"Da braut sich was zusammen"

Nachricht 10. Mai 2020

Experten befürchten, dass der Wegfall von Schulunterricht und Freizeitaktivitäten für viele Kinder und Jugendliche gravierende Folgen haben wird. Ärzte sehen sogar die Gesundheit von Kindern gefährdet.

Von Claudia Rometsch (epd)

Bonn/Bremen (epd). Die zwei Jungen sind einfach abgetaucht. Während ihre 23 Klassenkameradinnen und -kameraden zu Hause eifrig an ihren Aufgaben arbeiten, hat für die beiden Drittklässler mit dem Beginn des Corona-Shutdowns die Schule geendet. Ihre Eltern könnten oder wollten sich offenbar nicht um die Bildung ihrer Kinder kümmern, sagt die Klassenlehrerin einer Bonner Grundschule, die namentlich nicht genannt werden möchte. Weder per E-Mail, noch telefonisch hat sie die Eltern bislang erreichen können. "Ich mache mir Sorgen um die Kinder", sagt sie.
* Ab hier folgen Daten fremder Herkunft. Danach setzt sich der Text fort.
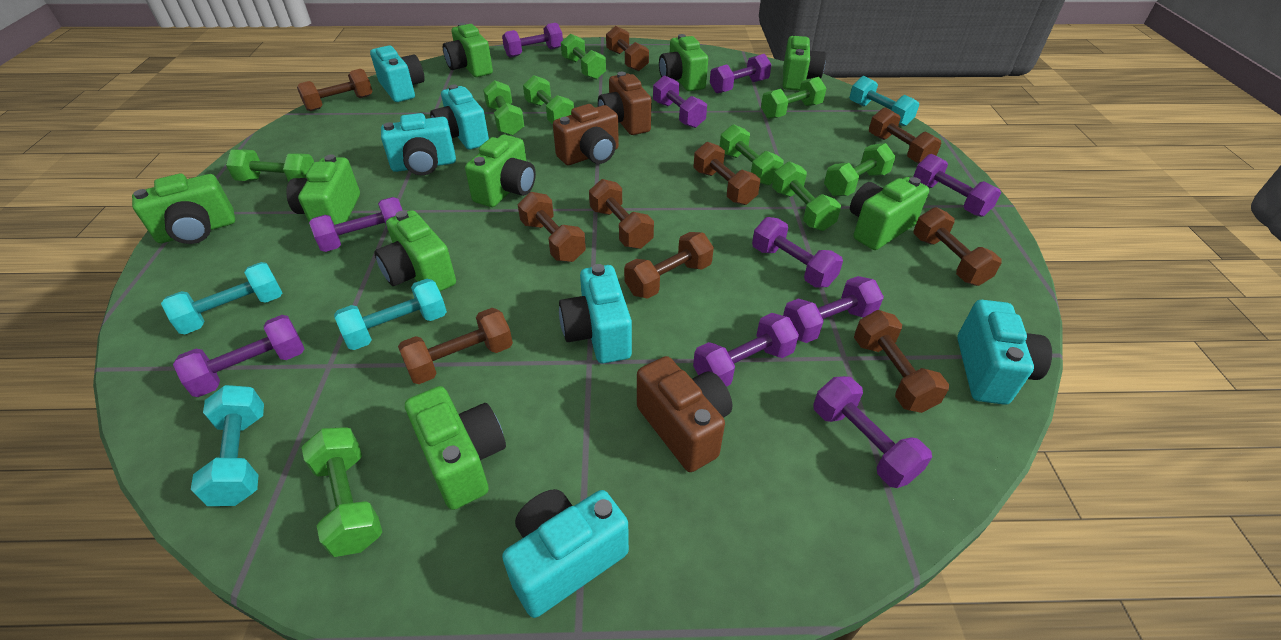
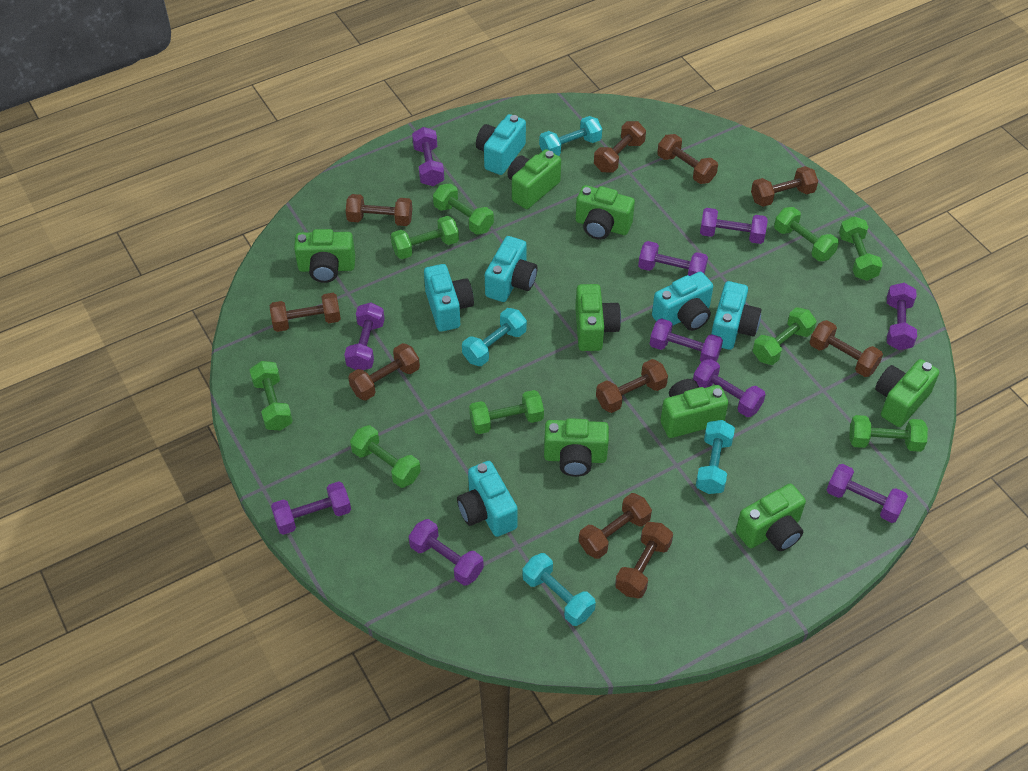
brown camera: [553,104,619,165] [598,72,652,135] [637,356,732,472] = 3 -> none = 0
green camera: [132,174,235,244] [286,155,360,225] [374,210,456,291] [405,386,506,510] [443,23,493,77] [465,135,536,207] [659,34,708,91] [783,36,826,91] [850,177,929,250] = 9 -> [294,229,355,283] [507,149,561,209] [544,418,609,477] [575,284,621,351] [576,185,635,240] [661,379,728,438] [736,484,806,551] [875,359,939,427] = 8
Der Berliner Jugendforscher Klaus Hurrelmann schätzt, dass insgesamt etwa zehn Prozent der Schülerinnen und Schüler seit dem Ende des regulären Unterrichts von ihren Lehrerinnen und Lehrern nicht erreicht werden. "Die sind einfach weg aus dem pädagogischen Radar." Die Folge sei eine große Bildungsungleichheit mit langfristigen negativen Folgen, befürchtet Hurrelmann. "Da braut sich was zusammen."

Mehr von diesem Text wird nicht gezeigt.